For something that’s been around a good while, I’ve never once considered cracking into a box of Harry Potter jelly beans. Made by Jelly Belly as more of a novelty gift than an enjoyable snack, it's quite the genius idea — it's the type of merch no Potter fan can resist. As in the books, there are normal flavors like watermelon and lime as well as not-so-normal flavors like vomit and earwax. So, what’s the deal with these things? Are they worth buying, even as a joke? Are any of them tolerable? Does the vomit bean actually taste like vomit? Here's what I found out.

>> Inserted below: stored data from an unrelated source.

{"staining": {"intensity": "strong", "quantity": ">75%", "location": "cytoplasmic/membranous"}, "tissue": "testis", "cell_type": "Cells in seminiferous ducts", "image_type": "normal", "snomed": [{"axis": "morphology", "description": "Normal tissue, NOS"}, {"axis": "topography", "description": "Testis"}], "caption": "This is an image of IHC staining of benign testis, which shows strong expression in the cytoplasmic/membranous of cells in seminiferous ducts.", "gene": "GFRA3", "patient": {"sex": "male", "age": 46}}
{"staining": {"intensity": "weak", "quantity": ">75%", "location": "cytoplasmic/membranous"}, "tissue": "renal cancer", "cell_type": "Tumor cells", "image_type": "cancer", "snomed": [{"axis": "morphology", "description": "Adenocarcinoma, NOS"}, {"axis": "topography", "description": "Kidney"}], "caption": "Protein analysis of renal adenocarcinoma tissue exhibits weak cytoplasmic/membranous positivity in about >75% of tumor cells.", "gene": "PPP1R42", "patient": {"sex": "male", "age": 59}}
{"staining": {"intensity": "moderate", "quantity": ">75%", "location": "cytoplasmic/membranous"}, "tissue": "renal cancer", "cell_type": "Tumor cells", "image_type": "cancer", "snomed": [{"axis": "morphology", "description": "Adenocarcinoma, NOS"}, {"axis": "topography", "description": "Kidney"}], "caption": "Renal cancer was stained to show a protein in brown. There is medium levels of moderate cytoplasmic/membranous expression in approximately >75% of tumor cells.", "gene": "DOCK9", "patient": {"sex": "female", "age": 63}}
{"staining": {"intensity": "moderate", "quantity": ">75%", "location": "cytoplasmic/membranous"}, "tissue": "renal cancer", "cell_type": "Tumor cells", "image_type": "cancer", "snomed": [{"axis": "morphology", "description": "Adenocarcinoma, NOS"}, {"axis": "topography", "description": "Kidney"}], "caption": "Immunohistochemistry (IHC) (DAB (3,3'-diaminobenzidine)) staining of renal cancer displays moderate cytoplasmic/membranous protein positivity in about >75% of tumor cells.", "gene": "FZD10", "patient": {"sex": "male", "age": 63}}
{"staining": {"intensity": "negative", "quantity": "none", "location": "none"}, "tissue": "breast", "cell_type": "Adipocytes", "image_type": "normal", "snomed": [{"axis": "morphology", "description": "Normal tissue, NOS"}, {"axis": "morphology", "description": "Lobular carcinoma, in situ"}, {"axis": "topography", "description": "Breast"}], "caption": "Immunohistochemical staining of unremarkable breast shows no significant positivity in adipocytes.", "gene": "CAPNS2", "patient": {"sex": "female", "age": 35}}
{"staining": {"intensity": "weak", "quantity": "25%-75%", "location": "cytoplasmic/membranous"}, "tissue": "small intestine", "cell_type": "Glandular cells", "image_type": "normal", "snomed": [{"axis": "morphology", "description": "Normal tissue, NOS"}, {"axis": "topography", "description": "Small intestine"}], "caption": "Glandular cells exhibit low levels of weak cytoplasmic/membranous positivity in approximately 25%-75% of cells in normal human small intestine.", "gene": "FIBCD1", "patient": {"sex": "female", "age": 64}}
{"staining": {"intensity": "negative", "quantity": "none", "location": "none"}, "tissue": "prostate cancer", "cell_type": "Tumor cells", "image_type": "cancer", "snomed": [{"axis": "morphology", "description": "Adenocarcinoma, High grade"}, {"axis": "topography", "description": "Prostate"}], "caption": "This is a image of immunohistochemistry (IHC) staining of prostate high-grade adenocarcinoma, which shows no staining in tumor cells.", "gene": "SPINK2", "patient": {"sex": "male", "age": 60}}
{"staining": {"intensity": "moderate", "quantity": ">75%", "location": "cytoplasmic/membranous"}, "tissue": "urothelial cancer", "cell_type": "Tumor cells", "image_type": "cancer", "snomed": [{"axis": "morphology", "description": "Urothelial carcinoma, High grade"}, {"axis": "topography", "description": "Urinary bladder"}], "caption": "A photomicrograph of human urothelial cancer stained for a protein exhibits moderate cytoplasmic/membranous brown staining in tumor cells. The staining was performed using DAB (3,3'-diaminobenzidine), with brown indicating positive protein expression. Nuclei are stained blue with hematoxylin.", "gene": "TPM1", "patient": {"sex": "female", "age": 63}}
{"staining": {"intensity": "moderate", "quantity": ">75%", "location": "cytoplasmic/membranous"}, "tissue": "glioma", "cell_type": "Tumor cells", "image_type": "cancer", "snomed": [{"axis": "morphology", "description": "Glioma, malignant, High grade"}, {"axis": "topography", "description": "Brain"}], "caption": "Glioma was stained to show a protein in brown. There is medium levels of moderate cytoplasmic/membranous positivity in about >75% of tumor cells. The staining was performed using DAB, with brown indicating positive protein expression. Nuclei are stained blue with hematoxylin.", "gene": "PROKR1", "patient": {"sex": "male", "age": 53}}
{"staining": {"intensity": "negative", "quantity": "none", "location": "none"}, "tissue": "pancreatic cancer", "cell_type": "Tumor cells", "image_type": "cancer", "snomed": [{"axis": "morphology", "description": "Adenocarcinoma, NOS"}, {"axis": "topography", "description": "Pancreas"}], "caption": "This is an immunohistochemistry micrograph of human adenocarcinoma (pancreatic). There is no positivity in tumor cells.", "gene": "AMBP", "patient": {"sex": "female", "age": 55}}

I’ll be honest: My initial plan was to run through every single flavor I tasted, but the truth is, I had no idea what half of them were. There are some diagrams on the box, but the box is three inches tall. It's hard to read, and when you have three slightly different shades of red in front of you, it’s difficult to tell the difference between each flavor. Here’s a little jelly bean tip: If you’re ever eating jelly beans, and at any point you think to yourself, “I wonder if this bean is flavored like watermelon or dirt,” then you probably shouldn’t eat that jelly bean. Most of these were a mystery to me.
There were, however, a few obvious ones. Here’s my take on the ones I could figure out.
I really couldn’t start anywhere else. No, to answer your question, the infamous Bertie Bott vomit bean does not taste like real vomit. However, it’s a nightmare. Absolutely awful. I’m not sure what it actually tastes like since I didn’t keep it in my mouth very long. I’d avoid this guy if I were you.
This has to be the biggest surprise of the lot. The soap bean reminds me of hand soap more than a bar of soap. Like roses or lavender; nice and floral. Pretty lovely.
Another surprisingly tasty bean. There are a lot of licorice-like, root beer-ish flavors here. You could cook some of these down and use them in a tasty barbecue sauce, I bet.
This one is so very weird. I found it much worse than many of the other Harry Potter jelly bean flavors, which is odd because I like the smell of fresh grass. This tastes more like the mud underneath that grass.
An absolute shock to the system. It does, in fact, taste like sausage, but not in a good way. Is there a good way for a jelly bean to taste like sausage? Probably not, but if there were, it wouldn’t be this way. This is a lot more like a canned cocktail weenie than a sausage link.
Nailed it, Bertie. This sure does taste exactly like dirt. You’ll be surprised to hear I didn’t like it very much.
This was highly unpleasant, yet familiar. I’m not sure what it was, but I doubt this is what an earthworm tastes like.
My 9-year-old daughter is eating Bertie Bott’s Every Flavour Beans. She tried a green one, “grass”.— Patrick Chovanec (@prchovanec) May 28, 2022
Me: Does it taste like grass?
Me: You want to spit it out?
Her: Nah, that’s ok, I’ve eaten grass before.
I was in the middle of searching for the Earwax and Rotten Egg beans, and then I realized something: This is insane. Bertie Bott is insane. The wizarding world is insane. I’m insane for sitting here and using my phone flashlight to help me identify earwax-flavored candy.
So, are these things worth paying for? Does the power of Jelly Belly’s jelly beans pull these from the novelty category into the snack category?
Nope. Not really. Spend money on these if you want to buy a cute gift for the huge Harry Potter fan in your life. Don’t spend money on these if you’re just looking for a sweet treat.